What to work on:
**A)** Reproduce the passage on tabular silver halide grains, starting with "Further, when mono-dispersed" and going on through "20% or less.".
**B)** In the passage on tabular silver halide grains, what is the preferred thickness range for the tabular grains?

In the present invention, the average aspect ratio of the tabular grains is obtained as the average value of aspect ratios of the respective grains when the thicknesses of grains are less than 0.5 .mu.m. Values (aspect ratios) obtained by dividing the respective equivalent-circular diameters by the thicknesses are determined with respect to the tabular grains having equivalent-circular diameters with 0.3 .mu.m or more, and respective projected areas are added in order from grains having a larger aspect ratio and all projected areas reach at a fixed proportion (for example, 50%). The measurement of the thicknesses of grains can be easily carried out by evaporating a metal from the oblique direction of grains together with a latex for reference, measuring the lengths of the shadows on electron microscope photographs and calculating them referring to the shadow lengths of the latex. The equivalent-circular diameter in the present invention is the diameter of a circle an area equal to the projected area of the parallel outer surface of a grain. The projected area of a grain is obtained by measuring the area of a grain on the electron microscope photograph and correcting the photographing magnification. The diameter of the tabular grains is preferably 0.3 to 5.0 .mu.m. The thickness of the tabular grains is preferably 0.05 to 0.5 .mu.m.

Further, when mono-dispersed tabular grains are used, further preferable result is occasionally obtained. In the structure and production method of the mono-dispersed tabular grains, according to the description in, for example, JP-A-63-151618 and the like, the shape is simply described. 70% or more of the total projected areas of the silver halide grains are hexagonal shapes in which the ratio of the length of a side having the maximum length to the length of a side having the minimum length is 2 or more, and have mono-dispersibility in which the fluctuation coefficient [a value obtained by multiplying 100 to a value obtained by dividing the deviation (standard deviation) of grain sizes represented by the equivalent-circular diameters of the projected areas, by average size] of the grain size distribution of the hexagonal tabular silver halide grains is 20% or less.

Stored records:
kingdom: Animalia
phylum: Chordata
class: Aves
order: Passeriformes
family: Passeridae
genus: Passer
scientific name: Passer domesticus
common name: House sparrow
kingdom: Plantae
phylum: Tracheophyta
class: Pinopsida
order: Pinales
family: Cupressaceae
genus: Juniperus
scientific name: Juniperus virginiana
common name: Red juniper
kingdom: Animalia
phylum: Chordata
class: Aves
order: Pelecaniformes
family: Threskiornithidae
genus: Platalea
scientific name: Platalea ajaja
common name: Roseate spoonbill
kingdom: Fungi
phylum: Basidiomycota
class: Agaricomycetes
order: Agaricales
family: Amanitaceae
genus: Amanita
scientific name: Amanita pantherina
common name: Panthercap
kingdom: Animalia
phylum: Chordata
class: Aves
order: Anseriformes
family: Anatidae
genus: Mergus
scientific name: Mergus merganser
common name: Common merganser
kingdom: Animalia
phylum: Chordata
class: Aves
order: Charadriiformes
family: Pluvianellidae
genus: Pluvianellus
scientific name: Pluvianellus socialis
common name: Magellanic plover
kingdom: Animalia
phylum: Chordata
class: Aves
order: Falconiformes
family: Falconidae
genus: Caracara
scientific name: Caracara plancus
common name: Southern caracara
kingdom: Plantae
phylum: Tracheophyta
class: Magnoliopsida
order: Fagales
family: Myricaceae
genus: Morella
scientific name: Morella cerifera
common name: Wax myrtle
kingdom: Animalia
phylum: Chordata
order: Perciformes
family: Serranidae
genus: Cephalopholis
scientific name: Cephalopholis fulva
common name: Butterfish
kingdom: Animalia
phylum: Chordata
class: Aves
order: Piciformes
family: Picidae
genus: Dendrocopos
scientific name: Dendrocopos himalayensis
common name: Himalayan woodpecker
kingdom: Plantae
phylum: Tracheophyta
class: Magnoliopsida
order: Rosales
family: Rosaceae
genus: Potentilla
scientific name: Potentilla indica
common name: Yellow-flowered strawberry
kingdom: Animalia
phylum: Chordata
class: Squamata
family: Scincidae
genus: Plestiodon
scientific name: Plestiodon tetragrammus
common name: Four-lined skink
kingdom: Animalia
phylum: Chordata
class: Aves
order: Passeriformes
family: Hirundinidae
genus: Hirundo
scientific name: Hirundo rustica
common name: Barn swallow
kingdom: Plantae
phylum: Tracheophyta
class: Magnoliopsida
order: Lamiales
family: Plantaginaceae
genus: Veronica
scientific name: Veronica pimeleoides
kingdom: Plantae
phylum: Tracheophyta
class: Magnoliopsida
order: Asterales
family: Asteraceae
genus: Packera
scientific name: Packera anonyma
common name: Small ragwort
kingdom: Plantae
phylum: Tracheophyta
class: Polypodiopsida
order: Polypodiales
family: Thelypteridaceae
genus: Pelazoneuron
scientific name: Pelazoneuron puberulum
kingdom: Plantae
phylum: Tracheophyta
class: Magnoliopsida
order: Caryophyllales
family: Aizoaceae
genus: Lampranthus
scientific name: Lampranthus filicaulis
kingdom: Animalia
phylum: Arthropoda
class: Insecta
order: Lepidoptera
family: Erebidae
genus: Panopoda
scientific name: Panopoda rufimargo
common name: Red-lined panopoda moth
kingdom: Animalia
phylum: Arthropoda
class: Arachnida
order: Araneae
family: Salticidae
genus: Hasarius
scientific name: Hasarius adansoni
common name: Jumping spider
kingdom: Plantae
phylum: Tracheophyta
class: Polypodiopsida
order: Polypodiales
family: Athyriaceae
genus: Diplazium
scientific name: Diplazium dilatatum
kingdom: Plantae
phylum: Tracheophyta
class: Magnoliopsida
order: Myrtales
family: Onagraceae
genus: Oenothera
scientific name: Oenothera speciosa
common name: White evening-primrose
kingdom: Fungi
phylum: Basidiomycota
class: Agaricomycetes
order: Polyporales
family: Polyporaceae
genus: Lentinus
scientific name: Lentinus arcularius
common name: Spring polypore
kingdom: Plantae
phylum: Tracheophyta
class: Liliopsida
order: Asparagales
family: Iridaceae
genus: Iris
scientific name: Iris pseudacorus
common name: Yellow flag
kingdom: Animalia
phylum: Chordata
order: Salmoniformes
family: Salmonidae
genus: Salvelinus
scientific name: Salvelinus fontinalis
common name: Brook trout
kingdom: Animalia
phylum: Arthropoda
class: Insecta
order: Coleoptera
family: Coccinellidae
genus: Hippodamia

Answers:
**A)**
Further, when mono-dispersed tabular grains are used, further preferable result is occasionally obtained. In the structure and production method of the mono-dispersed tabular grains, according to the description in, for example, JP-A-63-151618 and the like, the shape is simply described. 70% or more of the total projected areas of the silver halide grains are hexagonal shapes in which the ratio of the length of a side having the maximum length to the length of a side having the minimum length is 2 or more, and have mono-dispersibility in which the fluctuation coefficient [a value obtained by multiplying 100 to a value obtained by dividing the deviation (standard deviation) of grain sizes represented by the equivalent-circular diameters of the projected areas, by average size] of the grain size distribution of the hexagonal tabular silver halide grains is 20% or less.

**B)** 0.05 to 0.5 μm.